Although, a common way to get them out of their "I know better" state is to point out the time factor and how much extra it will cost them. Suddenly they will worry over browser incompatibilities all day long.
The worse are the people that point out that the fifth paragraph on the third page ends with three words on the final line in the mockup but the website version has four words in Firefox and two words in Chrome. I just want to so tell them to just let the text flow its own way, dude. In the end I tell them in a nice way they're being silly.
When you have the ability to define custom fonts, and there's great fonts out there such as Open Sans which are supported by a whole whack of users, it doesn't make sense not to use that hand have a unified look across browsers and Operating Systems.
Note that I never said that it shouldn't be decoupled, or that people shouldn't use their own designs. But if you want people to see your site as you intended, I'd for sure want them to see it with the exact font I choose, not some close alternative.
Funnily enough, it is exactly what I was taught! I'll freely admit that I'm a 'Philistine', when to comes to these matters.
I've always taken the view that you throw the text at an engine and let it do the rendering. If it doesn't look right, the engine needs improving. Manual tweaks fall into the realm of premature optimisation, as chances are the content will change faster than the tweaks can be made.
I can see that beautiful typography is nice to have, but apart from automation, I can't see a way to apply it on a mass scale.

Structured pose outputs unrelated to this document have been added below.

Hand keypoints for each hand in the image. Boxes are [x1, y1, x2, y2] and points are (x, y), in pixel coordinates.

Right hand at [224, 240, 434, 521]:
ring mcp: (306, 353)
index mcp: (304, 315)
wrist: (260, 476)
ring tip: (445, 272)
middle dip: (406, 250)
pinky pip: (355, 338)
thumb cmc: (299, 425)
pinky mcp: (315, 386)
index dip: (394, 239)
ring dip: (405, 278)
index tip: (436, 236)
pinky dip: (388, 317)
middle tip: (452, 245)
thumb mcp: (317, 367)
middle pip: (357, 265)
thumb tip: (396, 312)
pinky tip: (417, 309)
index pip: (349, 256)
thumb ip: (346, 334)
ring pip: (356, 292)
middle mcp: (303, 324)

Crafted typography is the typographic equivalent of assembly language?
No it won't, the difference between Helvetica and Arial at small sizes is barely noticeable. Furthermore, most Windows users won't have Helvetica anyway, and if they do, it looks totally broken.
The appearance does matter more for display text (logos, headings, etc.), but you're using font-face for those anyway.

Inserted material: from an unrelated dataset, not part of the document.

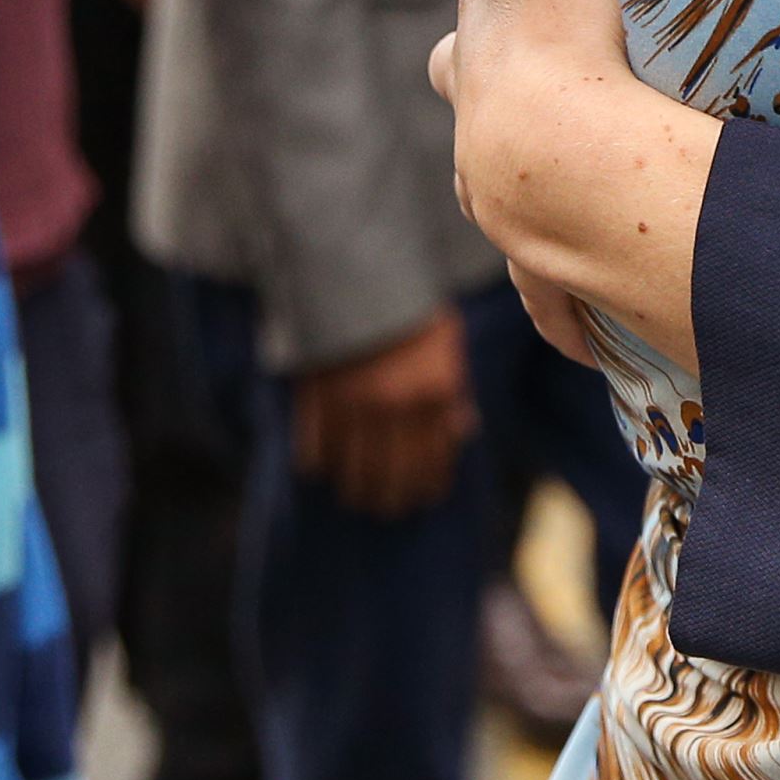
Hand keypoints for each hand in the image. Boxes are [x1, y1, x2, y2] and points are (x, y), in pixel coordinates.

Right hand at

Learn something new every day. I've always used Helvetica on all my web pages at the behest of my design co-worker. He's a print designer so it makes sense now.
I hope you do test how it looks on windows? I've worked with a webdesigner that often chose fonts that worked perfectly on his mac, but looked really ugly on all windows browsers, since the fonts were unavailable and the substitutes had noticable style/width differences.
Well, it really depends on how the digitization of Helvetica that any particular user has installed is hinted. The Helvetica that comes with MacOS is quite nicely hinted, and will make for a pleasant read at most sizes.
On Windows, however, Helvetica isn't (at least from my experience) as nicely hinted, or at least doesn't play quite as well with Microsoft ClearType. And that's if it's installed, which is less likely on Windows. In that case, if your font stack specifies a fallback to Arial, which is ClearType's best friend, you'll probably be fine.